About 120,000 require organ transplants annually in the US, but only 30,000 people receive them. In Ireland some 150 organ transplants are carried out annually and about 650 people are currently waiting for transplants.
Xenotransplantation, the transplantation into humans of organs or tissues from a nonhuman animal source, would solve this supply problem, but xenotransplantation has not been feasible to date. However, recent developments indicate it will soon be possible to harvest large-scale supplies of organs from genetically engineered pigs that are suitable for transplantation into humans.
Although baboons are a possibility, pigs are probably the optimal choice as a source of organs for transplantation into humans.
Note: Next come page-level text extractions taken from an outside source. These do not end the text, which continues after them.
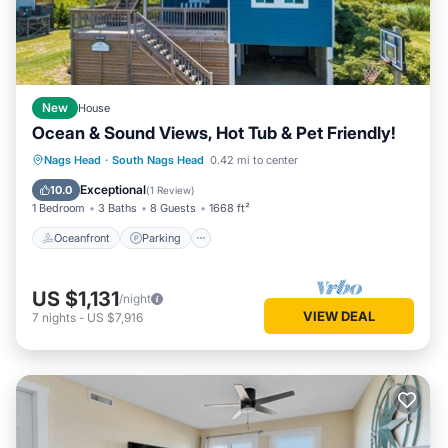
New
House
Ocean & Sound Views, Hot Tub & Pet Friendly!
Oceanfront
Parking
Ocean View
Nags Head
·
South Nags Head
0.42 mi to center
Balcony/Terrace
Exceptional
10.0
(
1 Review
)
1 Bedroom
3 Baths
8 Guests
1668 ft²
Oceanfront
Parking
US $1,131
/night
VIEW DEAL
7
nights
-
US $7,916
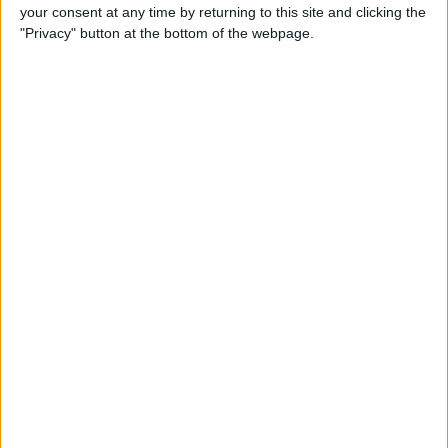
Replay operator: I think it might be this angle
your consent at any time by returning to this site and clicking the
[that is] better? Happy with this angle?
"Privacy" button at the bottom of the webpage.
VAR: Yep.
Replay operator: 2D line on the boot?
VAR: 2D line on the left boot.
Replay operator: Yeah, okay.
Replay operator: So, 2D line on the boot.
VAR: And stop.
VAR: Check complete, check complete. That's
fine, perfect.
Assistant referee 1: Playing.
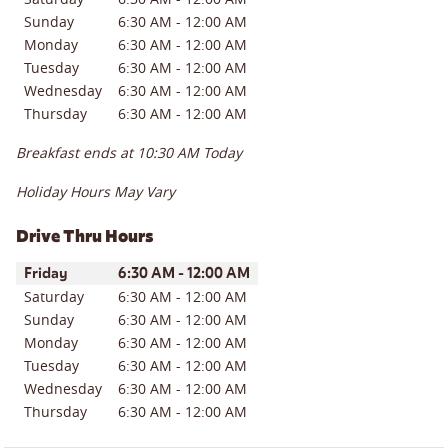
Sunday
6:30 AM
-
12:00 AM
Monday
6:30 AM
-
12:00 AM
Tuesday
6:30 AM
-
12:00 AM
Wednesday
6:30 AM
-
12:00 AM
Thursday
6:30 AM
-
12:00 AM
Breakfast ends at
10:30 AM
Today
Holiday Hours May Vary
Drive Thru Hours
Day of the Week
Hours
Friday
6:30 AM
-
12:00 AM
Saturday
6:30 AM
-
12:00 AM
Sunday
6:30 AM
-
12:00 AM
Monday
6:30 AM
-
12:00 AM
Tuesday
6:30 AM
-
12:00 AM
Wednesday
6:30 AM
-
12:00 AM
Thursday
6:30 AM
-
12:00 AM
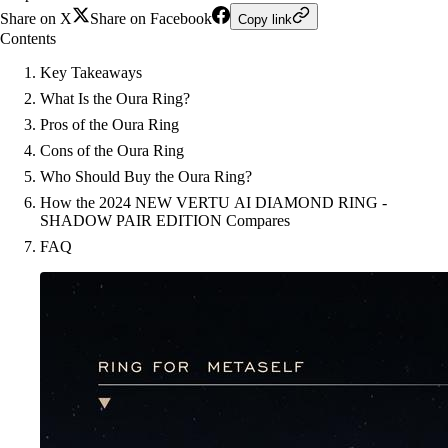
Share on X
Share on Facebook
Copy link
Contents
Key Takeaways
What Is the Oura Ring?
Pros of the Oura Ring
Cons of the Oura Ring
Who Should Buy the Oura Ring?
How the 2024 NEW VERTU AI DIAMOND RING -
SHADOW PAIR EDITION Compares
FAQ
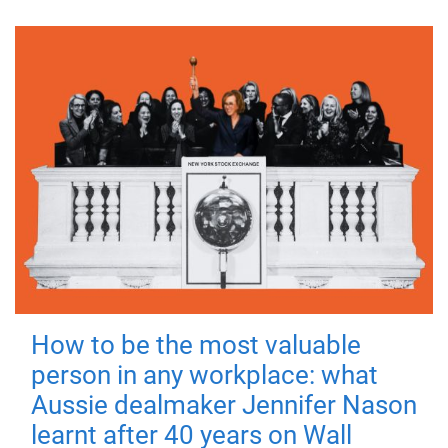
How to be the most valuable
person in any workplace: what
Aussie dealmaker Jennifer Nason
learnt after 40 years on Wall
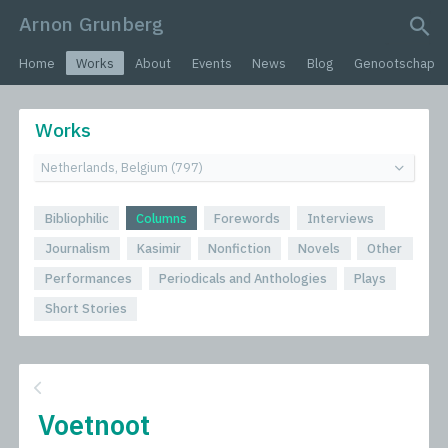
Arnon Grunberg
search query
Home
Works
About
Events
News
Blog
Genootschap
Works
Bibliophilic
Columns
Forewords
Interviews
Journalism
Kasimir
Nonfiction
Novels
Other
Performances
Periodicals and Anthologies
Plays
Short Stories
Voetnoot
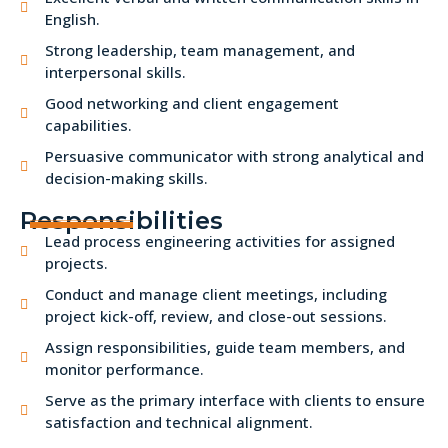
English.
Strong leadership, team management, and
interpersonal skills.
Good networking and client engagement
capabilities.
Persuasive communicator with strong analytical and
decision-making skills.
Responsibilities
Lead process engineering activities for assigned
projects.
Conduct and manage client meetings, including
project kick-off, review, and close-out sessions.
Assign responsibilities, guide team members, and
monitor performance.
Serve as the primary interface with clients to ensure
satisfaction and technical alignment.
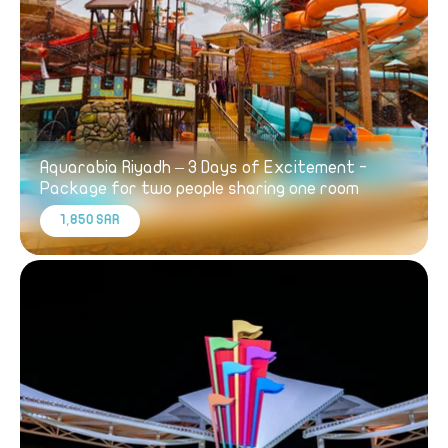
Aquarabia Riyadh – 3 Days of Excitement -
Package for two people sharing one room
1,850 SAR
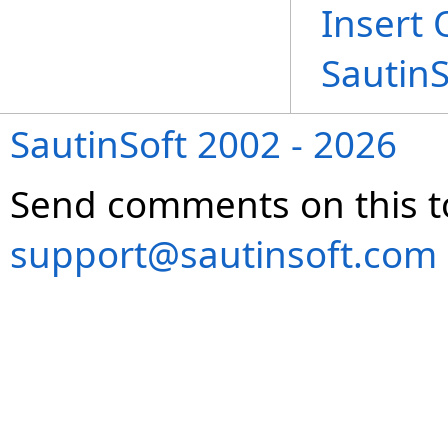
Insert 
Sautin
SautinSoft 2002 - 2026
Send comments on this t
support@sautinsoft.com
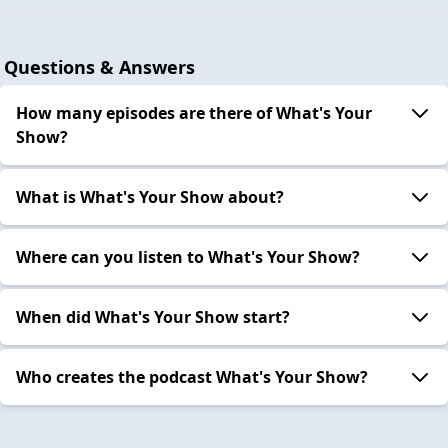
Questions & Answers
How many episodes are there of What's Your
Show?
What is What's Your Show about?
Where can you listen to What's Your Show?
When did What's Your Show start?
Who creates the podcast What's Your Show?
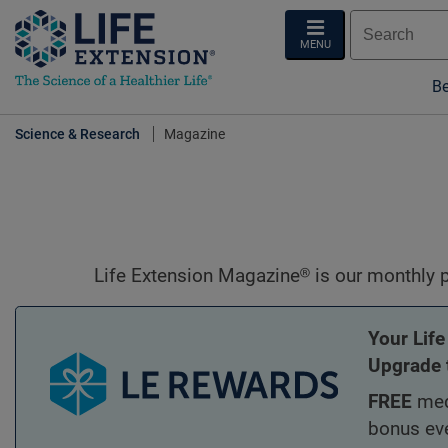
MENU
Be
Science & Research
Magazine
Life Extension Magazine.
Life Extension Magazine® is our monthly pu
Your Life
Upgrade 
FREE
med
bonus ev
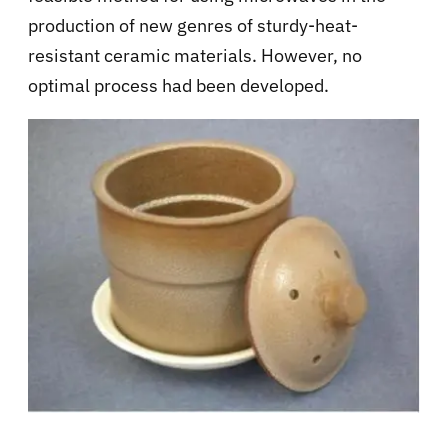
production of new genres of sturdy-heat-
resistant ceramic materials. However, no
optimal process had been developed.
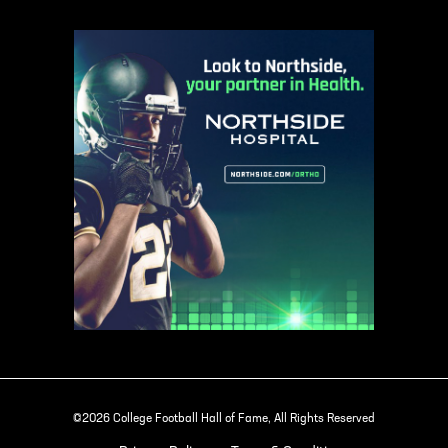
©2026 College Football Hall of Fame, All Rights Reserved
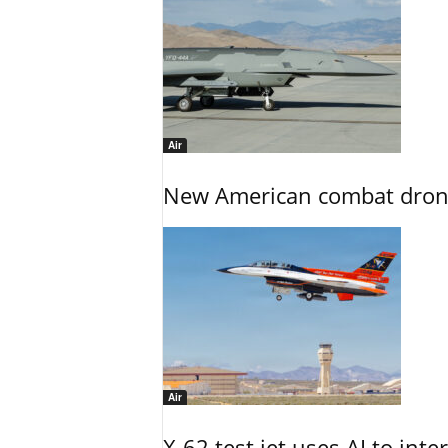
Air
New American combat drone
Air
X-62 test jet uses AI to inte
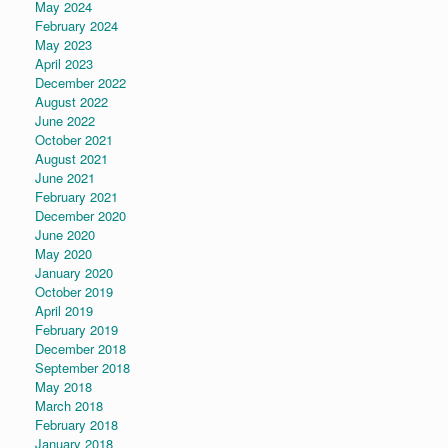
May 2024
February 2024
May 2023
April 2023
December 2022
August 2022
June 2022
October 2021
August 2021
June 2021
February 2021
December 2020
June 2020
May 2020
January 2020
October 2019
April 2019
February 2019
December 2018
September 2018
May 2018
March 2018
February 2018
January 2018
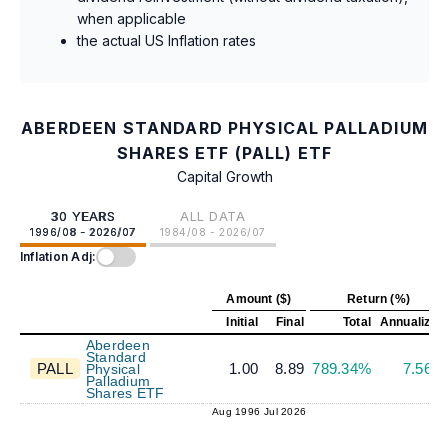
when applicable
the actual US Inflation rates
ABERDEEN STANDARD PHYSICAL PALLADIUM
SHARES ETF (PALL) ETF
Capital Growth
30 YEARS
ALL DATA
1996/08 - 2026/07
1984/08 - 2026/07
Inflation Adj:
Amount ($)
Return (%)
Initial
Final
Total
Annualized
Aberdeen
Standard
PALL
1.00
8.89
789.34%
7.56%
Physical
Palladium
Shares ETF
Aug 1996
Jul 2026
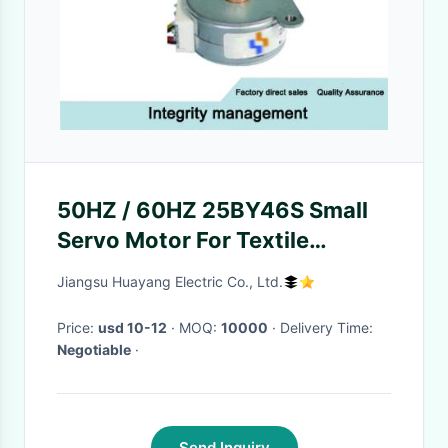
50HZ / 60HZ 25BY46S Small
Servo Motor For Textile
Machine / Forging Machine
Jiangsu Huayang Electric Co., Ltd.
Price:
usd 10-12
· MOQ:
10000
· Delivery Time:
Negotiable
·
Send Inquiry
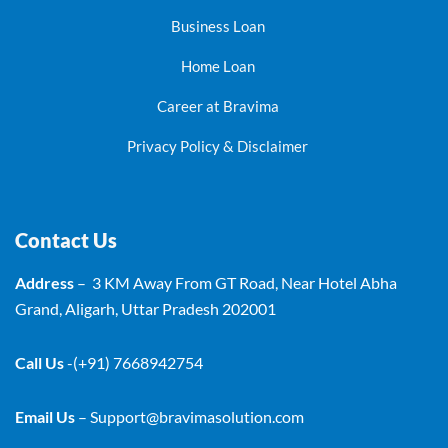
Business Loan
Home Loan
Career at Bravima
Privacy Policy & Disclaimer
Contact Us
Address
– 3 KM Away From GT Road, Near Hotel Abha
Grand, Aligarh, Uttar Pradesh 202001
Call Us
-(+91) 7668942754
Email Us
–
Support@bravimasolution.com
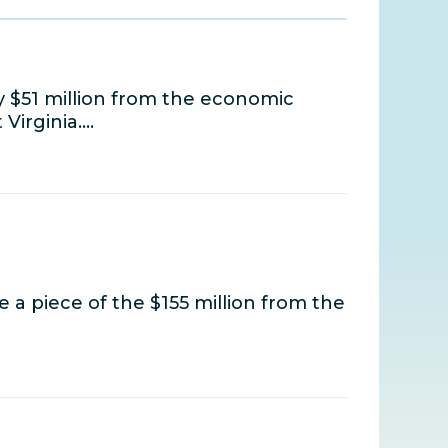
 $51 million from the economic
 Virginia.…
 a piece of the $155 million from the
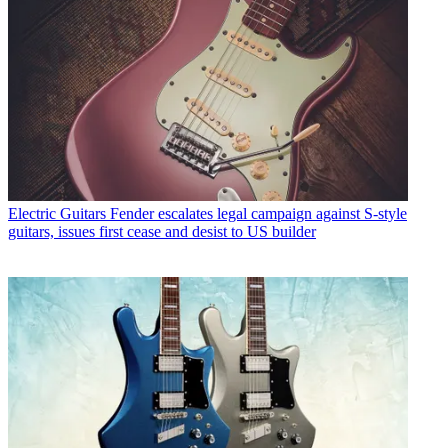
Electric Guitars
Fender escalates legal campaign against S-style
guitars, issues first cease and desist to US builder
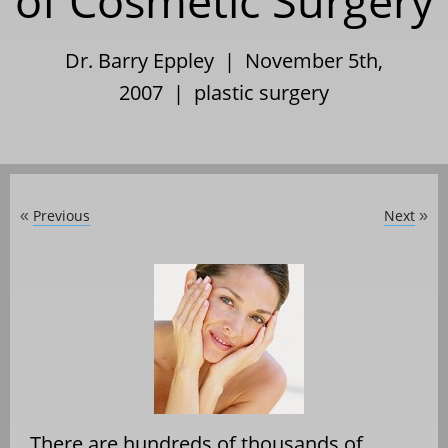
of Cosmetic Surgery
Dr. Barry Eppley | November 5th,
2007 |
plastic surgery
Previous
Next
«
»
There are hundreds of thousands of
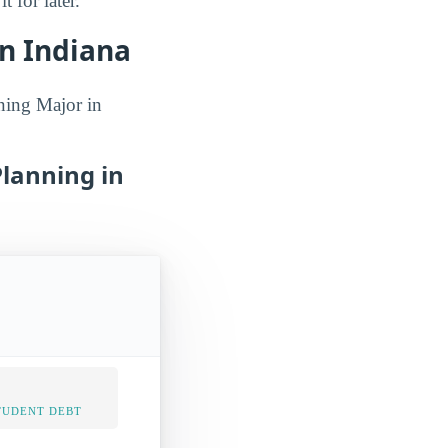
 for later.
n Indiana
ning Major in
Planning in
TUDENT DEBT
We understand pig biology well, and the physiology of pigs is quite similar to human physiology. Other advantages are that pigs are about the same size as humans, have big litters, are easily raised and mature quickly.
Baboons are genetically closer to humans than the pig, but they reproduce more slowly and are more difficult to raise. Also, the closeness of the baboon to the human elicits much greater feelings of squeamishness at the thought of farming animals as a source of spare parts for humans than are elicited by thoughts of the pig fulfilling this role.
Transplanting pig organs into humans has not been feasible to date because viruses (porcine endogenous retroviruses) that cannot be treated or neutralised are embedded in the pig genome. It is feared that these viruses could infect humans and cause disease if pig organs were transplanted into humans. The human immune system would also strongly reject pig organs.
Grounds for optimismIt now looks very likely that these difficulties have been overcome, and there is great optimism that we might not have to wait long before xenotransplantation from pigs to human becomes a reality.
Harvard Medical School geneticist George Church has just announced that his team has successfully inactivated 62 virus locations in the DNA of pig embryos using a powerful new gene- editing technique called Crispr/Cas9. In another set of pig embryos, Church’s team has also modified more than 20 other genes that would cause immune rejection or blood clotting when pig organs are transplanted into humans. These virus deletions and gene modifications will be incorporated into the pigs eventually used for xenotransplantation. Church will soon be ready to implant the genetically modified pig embryos into surrogate sows, and he and has cofounded a biotech company called EGenesis to produce the genetically engineered pigs cheaply and on a large scale.
This work marks a major advance in the field and will be widely welcomed by both medicine and the public. However, objections will undoubtedly be raised by some people on ethical or religious grounds.
The animal rights movement objects to using animals as a source of tissues and organs for humans because it believes that this reinforces the ethos that animals exist merely to satisfy human needs. The genetically modified pigs may also have to be reared in isolation to keep them sterile and healthy. Pigs are social animals and so isolation and frequent monitoring could be hard on them.
Various other groups would object on the grounds that it is wrong to use animals for “unnatural” purposes.
And on the religious side, many Muslims and Jews would object and would not avail of the new procedure.
In summary, there is much on the ethical and religious fronts for the researchers who are pioneering this new form of xenotransplantation to sort out.